** Passage to read **
------------------------------------------------------------------------

December 2013 – January 2014
Vol. XIX, No. 9
The Dies Irae and the Last Day
by Bishop Arthur Serratelli
Mozart and Verdi have set it to music in their Requiems. Berlioz and Liszt have borrowed its sober tones for their own compositions. Even modern-day film and TV composers have borrowed generously from its treasure, e.g., “Young Bess,” “The Mission,” and “The Shining.” The Dies Irae holds the distinction of being the oldest piece of music most frequently quoted.
Some have called it “the most sublime of all uninspired hymns.” Others have praised it as a masterpiece of Latin poetry, solitary in its excellence. Among the gems of music, it is the diamond. No doubt its engaging melody attracts attention. The monotony of its steady rhythm calms the spirit and directs the listener’s mind to its subject. But it is the subject of this great hymn that unlocks its popularity.

------------------------------------------------------------------------

** Dataset content **
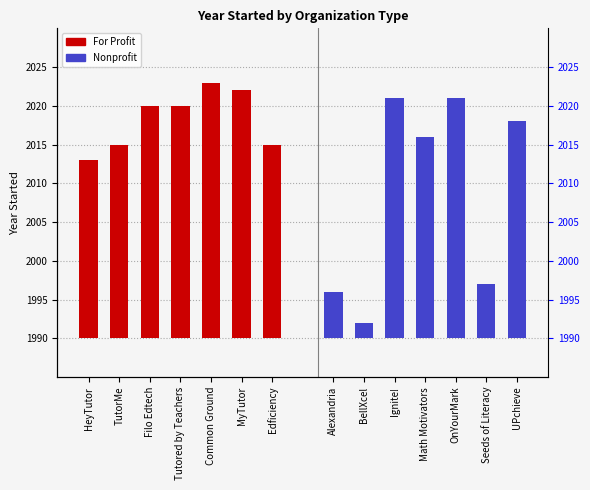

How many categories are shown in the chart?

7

------------------------------------------------------------------------

** Exercise instructions **
Answer these about the article on the Dies Irae above:
1. Which two composers set the hymn to music in their Requiems?
2. Among the gems of music, what is the hymn called?
3. What does the monotony of its steady rhythm do?

** Exercise response **
1. Mozart and Verdi
2. The diamond
3. It calms the spirit and directs the listener's mind to the hymn's subject.